Chiese fuori centro storico Viterbo, la Città dei Papi,
subito fuori porta Fiorita si trova la Chiesa di Santa Maria della
Verità, una è a La Quercia, ed è la Chiesa Santuario rinascimentale
della Madonna della Quercia, subito fuori la Porta Romana si trova
la Ex Chiesa di Santa Maria in Gradi.
Chiesa Santa Maria della Verità
Chiesa Santa Maria della Verità
Chiesa di Santa Maria della
Verità,
si trova fuori le
mura di Viterbo, al’altezza di
Porta della Verità,
la sua edificazione si deve ad alcuni monaci
della Francia, poi, verso la metà del Duecento
passò all’ordine
dei Frati francescani dell’ ordine Serviti di
Monte Senario, rimase a loro fino al
1872, anno in cui a seguito dell’Unità d’Italia,
gli ordini monastici passarono di proprietà del
comune, il quale destinò la chiesa a
Museo Civico,
ed il convento
ed il suo chiostro
divennero sede
dell’Istituto Tecnico Paolo Savi. Nel XV
secolo l’edificio venne riedificato cosi come lo
vediamo oggi. La chiesa oggi riaperta a culto,
presenta l’interno a croce latina, l’incrocio
tra la navata centrale e quella trasversale ha
una copertura con volte ed archi a sesto acuto,
il resto della copertura è a tetto. Una
tradizione orale, d'altra parte sconfessata da
ricerche storiche , narra comunque che nel 1446
tre fanciulli, chiamati dal cronista mammilini,
entrano nella chiesa e vedono la Madonna,
descritta dai medesimi come una bellissima
signora che li intrattiene amorevolmente. Essi
tornano nella chiesa alcuni giorni dopo e vedono
la madonna tutta vestita di bianco, presso
l'altare a Lei dedicato; ai suoi piedi un uomo
prostrato che si flaggella e chiede perdono. I
ragazzi corrono in città e narrano l'accaduto,
la gente accorre e pur non vedendo nulla grida
al miracolo. Interviene il vescovo che fa
chiamare i ragazzi e nell'intento di appurare i
fatti li minaccia, alcuni dicono che li abbia
addirittura fatti frustare, ma essi rimangono
fermi sulle loro posizioni continuando a
ripetere: "verità, verità..." e appunto con il
nome della Verità fu chiamata da allora la
chiesa.L'intero complesso subì un pesante
bombardamento durante l'ultima guerra.

## Estratti dei dati:
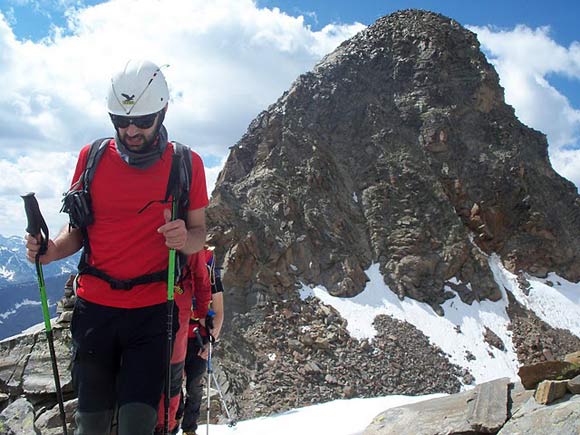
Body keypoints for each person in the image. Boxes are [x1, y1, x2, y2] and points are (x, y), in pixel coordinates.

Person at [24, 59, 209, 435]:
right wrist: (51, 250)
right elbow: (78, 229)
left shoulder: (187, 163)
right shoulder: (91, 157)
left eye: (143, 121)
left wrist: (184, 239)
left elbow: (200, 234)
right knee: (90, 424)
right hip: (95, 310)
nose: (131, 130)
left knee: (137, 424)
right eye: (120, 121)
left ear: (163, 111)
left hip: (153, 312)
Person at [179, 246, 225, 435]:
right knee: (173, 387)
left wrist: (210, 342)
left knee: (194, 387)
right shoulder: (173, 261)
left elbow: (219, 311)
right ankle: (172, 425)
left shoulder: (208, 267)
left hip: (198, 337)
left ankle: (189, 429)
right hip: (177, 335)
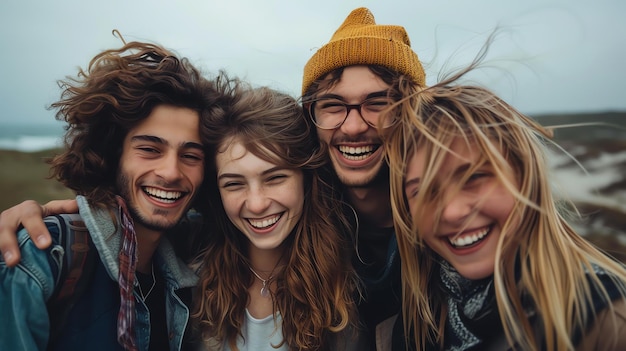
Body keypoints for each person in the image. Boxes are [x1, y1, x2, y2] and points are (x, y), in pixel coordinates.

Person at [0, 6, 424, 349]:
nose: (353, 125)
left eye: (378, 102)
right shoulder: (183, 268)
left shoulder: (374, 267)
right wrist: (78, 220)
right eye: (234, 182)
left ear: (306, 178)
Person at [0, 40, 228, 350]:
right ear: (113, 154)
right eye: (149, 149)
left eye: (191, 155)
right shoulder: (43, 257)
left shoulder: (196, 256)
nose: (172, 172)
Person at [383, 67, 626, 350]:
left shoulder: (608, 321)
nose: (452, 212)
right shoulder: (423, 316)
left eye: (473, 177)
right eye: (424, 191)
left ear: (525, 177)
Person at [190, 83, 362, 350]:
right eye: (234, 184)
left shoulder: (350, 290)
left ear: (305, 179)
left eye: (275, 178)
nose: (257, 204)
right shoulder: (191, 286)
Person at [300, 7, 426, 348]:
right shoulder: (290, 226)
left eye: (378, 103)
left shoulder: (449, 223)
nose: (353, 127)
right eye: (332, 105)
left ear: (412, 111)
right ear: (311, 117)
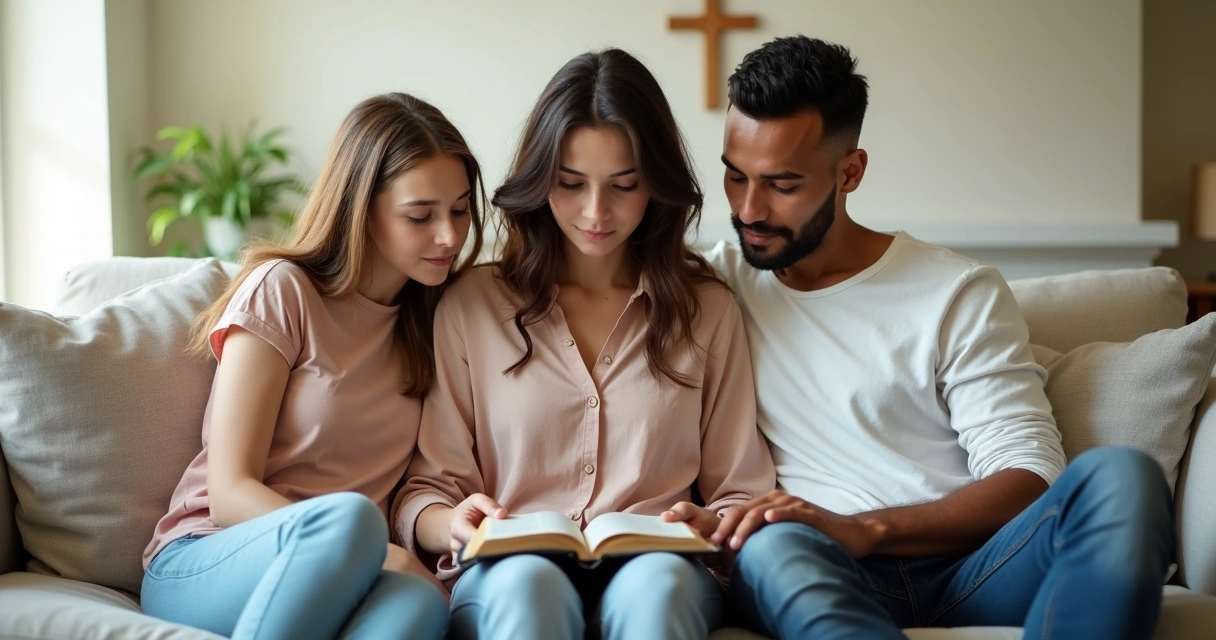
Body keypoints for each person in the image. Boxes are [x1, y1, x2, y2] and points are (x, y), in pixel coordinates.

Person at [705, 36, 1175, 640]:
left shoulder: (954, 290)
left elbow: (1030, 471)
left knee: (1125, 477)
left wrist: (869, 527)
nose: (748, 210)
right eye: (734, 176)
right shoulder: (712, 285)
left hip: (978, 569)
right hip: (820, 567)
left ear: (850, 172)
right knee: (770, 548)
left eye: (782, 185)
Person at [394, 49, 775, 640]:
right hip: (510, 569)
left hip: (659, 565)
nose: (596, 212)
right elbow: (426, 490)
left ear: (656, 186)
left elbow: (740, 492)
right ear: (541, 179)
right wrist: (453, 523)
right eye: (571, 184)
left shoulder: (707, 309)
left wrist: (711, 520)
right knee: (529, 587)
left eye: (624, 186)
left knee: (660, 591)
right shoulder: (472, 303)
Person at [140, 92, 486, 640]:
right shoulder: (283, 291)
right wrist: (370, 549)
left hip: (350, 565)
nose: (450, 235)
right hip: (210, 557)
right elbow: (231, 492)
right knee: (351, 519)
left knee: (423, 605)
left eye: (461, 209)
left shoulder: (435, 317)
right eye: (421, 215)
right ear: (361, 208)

## Compito:
Rispondi a queste domande sul testo sulle chiese di Viterbo:
(a) Fuori da quale porta si trova la Ex Chiesa di Santa Maria in Gradi?
(b) Fino a che anno la Chiesa di Santa Maria della Verità rimase ai frati?
(c) Di che colore era vestita la Madonna quando i ragazzi tornano nella chiesa alcuni giorni dopo?
Per rispondere usa solo il testo fornito, non i dati.

## Risultato del compito:
(a) Fuori dalla Porta Romana.
(b) Fino al 1872.
(c) Tutta di bianco.